Signal Butte is a major prehistoric archaeological site in rural western Nebraska, United States. Designated by the Smithsonian trinomial 25SF1, it was one of the first pre-contact Native American sites to be formally investigated in the central plains. The archaeological sites are located atop the eponymous butte west of Robidoux Pass and Gering, Nebraska. It was declared a National Historic Landmark in 1961. The site is not open to the public.

==Description==
The eponymous Signal Butte rises about 120 ft above the plains in the watershed of the North Platte River in westernmost Nebraska. The butte is covered by a layer of gravel and windblown soil, in which there are three distinct layers of cultural material. The oldest layers have been dated to 5,000 years ago, in the Middle Archaic Period. Finds at the site include stone projectile points and drills, and bone tools such as awls.

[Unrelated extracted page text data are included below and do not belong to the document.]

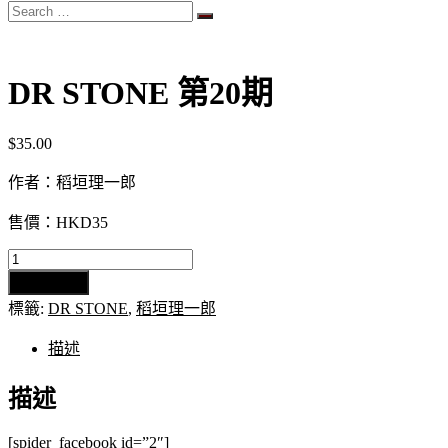
Search
…
DR STONE 第20期
$
35.00
作者：稻垣理一郎
售價：HKD35
DR
STONE
加入購物車
第
標籤:
DR STONE
,
稻垣理一郎
20
期
描述
數
量
描述
[spider_facebook id=”2″]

The butte first came to the notice of professional archaeologists in 1931, when a local amateur notified William Duncan Strong of materials found there. Strong led investigations of the butte in 1931 and 1932, during which numerous artifacts were found, as well as features such as storage pits, fireplace hearths, and other signs of repeated habitation. The site is one of the first from which a radiocarbon date was obtained, although the exact dates of habitation have been the subject of some controversy and ongoing debate. The site was investigated further in the 1940s and 1950s, at which time it was established that the sites probably represented seasonal hunting camps.